_Assigned task 1_
In the Oostkamp castles text, who lives in Kasteel Schoonhove?
_Assigned task 2_
Extend the Oostkamp castles text, picking up right after its final line.
** Opening Text excerpt block **
Oostkamp has about twenty outstanding examples of Kasteel (plural kastelen), meaning castles, châteaux and mansions. These were erected as 'countryside retreats' of 'leisure houses' by the nobles and merchants of the area, many of them with permanent abodes in nearby Bruges. Most kastelen are private property and therefore not to be visited. Many are visible from the public road.

====Oostkamp====
- Kasteel Gruuthuse (private residence), initially inhabited in the 13th century by the Gruuthuse family, now by the counts d'Ursel.
- Kasteel de Breidels (private residence), inhabited by baron Albert Peers de Nieuwburgh.
- Kasteel Newburgh (private residence), inhabited by the baron Snoy.
- Kasteel Schoonhove (private residence), inhabited by baron Rotsart de Hertaing.
** Closing Text excerpt block **
** Opening Dataset extract block **
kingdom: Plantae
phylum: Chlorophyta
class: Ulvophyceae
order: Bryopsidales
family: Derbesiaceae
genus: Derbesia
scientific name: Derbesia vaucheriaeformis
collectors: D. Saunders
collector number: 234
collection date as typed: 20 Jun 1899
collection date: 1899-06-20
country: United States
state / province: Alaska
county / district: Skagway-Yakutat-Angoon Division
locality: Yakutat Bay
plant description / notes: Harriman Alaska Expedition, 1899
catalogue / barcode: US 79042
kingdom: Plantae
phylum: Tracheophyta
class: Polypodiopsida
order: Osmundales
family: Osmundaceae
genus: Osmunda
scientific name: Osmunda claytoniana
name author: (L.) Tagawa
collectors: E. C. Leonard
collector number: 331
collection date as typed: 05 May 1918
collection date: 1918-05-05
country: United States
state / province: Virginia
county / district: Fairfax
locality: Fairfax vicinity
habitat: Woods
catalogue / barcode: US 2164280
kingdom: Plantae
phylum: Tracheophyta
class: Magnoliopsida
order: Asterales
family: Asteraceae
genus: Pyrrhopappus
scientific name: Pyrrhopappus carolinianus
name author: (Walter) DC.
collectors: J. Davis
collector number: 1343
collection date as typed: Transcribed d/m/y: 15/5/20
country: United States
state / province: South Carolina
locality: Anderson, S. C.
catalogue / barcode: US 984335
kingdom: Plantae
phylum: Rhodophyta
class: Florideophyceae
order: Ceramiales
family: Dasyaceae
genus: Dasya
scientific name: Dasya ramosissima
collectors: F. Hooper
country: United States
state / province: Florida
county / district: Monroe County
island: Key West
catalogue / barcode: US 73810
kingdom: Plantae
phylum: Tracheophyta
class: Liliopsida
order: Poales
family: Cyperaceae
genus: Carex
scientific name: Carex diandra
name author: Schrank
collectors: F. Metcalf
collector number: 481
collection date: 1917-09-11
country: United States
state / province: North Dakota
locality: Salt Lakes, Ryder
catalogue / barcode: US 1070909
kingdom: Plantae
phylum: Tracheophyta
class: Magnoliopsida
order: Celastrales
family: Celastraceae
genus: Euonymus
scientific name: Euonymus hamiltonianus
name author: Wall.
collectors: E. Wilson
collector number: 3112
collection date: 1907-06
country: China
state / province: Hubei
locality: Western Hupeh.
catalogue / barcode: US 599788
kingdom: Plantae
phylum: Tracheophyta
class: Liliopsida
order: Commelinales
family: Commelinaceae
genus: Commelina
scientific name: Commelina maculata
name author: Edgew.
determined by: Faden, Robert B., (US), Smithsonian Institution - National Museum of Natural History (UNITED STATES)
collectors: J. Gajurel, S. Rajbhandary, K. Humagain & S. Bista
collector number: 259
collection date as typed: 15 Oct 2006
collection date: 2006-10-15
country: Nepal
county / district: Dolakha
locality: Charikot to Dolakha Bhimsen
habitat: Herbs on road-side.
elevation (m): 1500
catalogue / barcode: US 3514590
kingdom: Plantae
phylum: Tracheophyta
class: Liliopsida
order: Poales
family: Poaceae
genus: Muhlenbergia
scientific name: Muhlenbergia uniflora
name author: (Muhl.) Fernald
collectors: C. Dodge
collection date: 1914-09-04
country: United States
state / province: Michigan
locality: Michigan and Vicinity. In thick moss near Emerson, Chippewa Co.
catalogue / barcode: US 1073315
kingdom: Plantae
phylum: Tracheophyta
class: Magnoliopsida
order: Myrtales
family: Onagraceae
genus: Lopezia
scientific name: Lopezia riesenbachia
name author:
** Closing Dataset extract block **
_Response box 1_
Baron Rotsart de Hertaing.

_Response box 2_
- Kasteel Kevergem (private residence), inhabited by lady Lucie de Schietere de Lophem.
- Kasteel de Herten, built by Baron van der Plancken, purchased by the Global Estate Group in 2012
- Kasteel de Cellen, built by knight de Bie de Westvoorde, now the premises of an insurance company
- Kasteel Macieberg, built by the family Arents de Beerteghem, now decorated as the Freinetschool Ivy
- Kasteel Beukenpark (former castle of Les Aubépines), built by the family Beaucourt de Noortvelde, until 2017 an administrative center of the municipality of Oostkamp
- Villa 't Valkennest (Châlet Flore and Le Chenoy), built by the family Kervyn de Meerendré, now a youth centre.
- Kasteel Cruydenhove, now the restaurant and reception rooms for the Van der Valk hotel.

====Ruddervoorde====
- Kasteel Pecsteen (private residence), inhabited by Baron Pecsteen.
- Kasteel Raepenburg (private residence), inhabited by the family d'Udekem d'Acoz.
- Kasteel Sint-Hubertus (private residence), built by the family van Outryve d'Ydewalle, now inhabited by the Knights de Schietere de Lophem.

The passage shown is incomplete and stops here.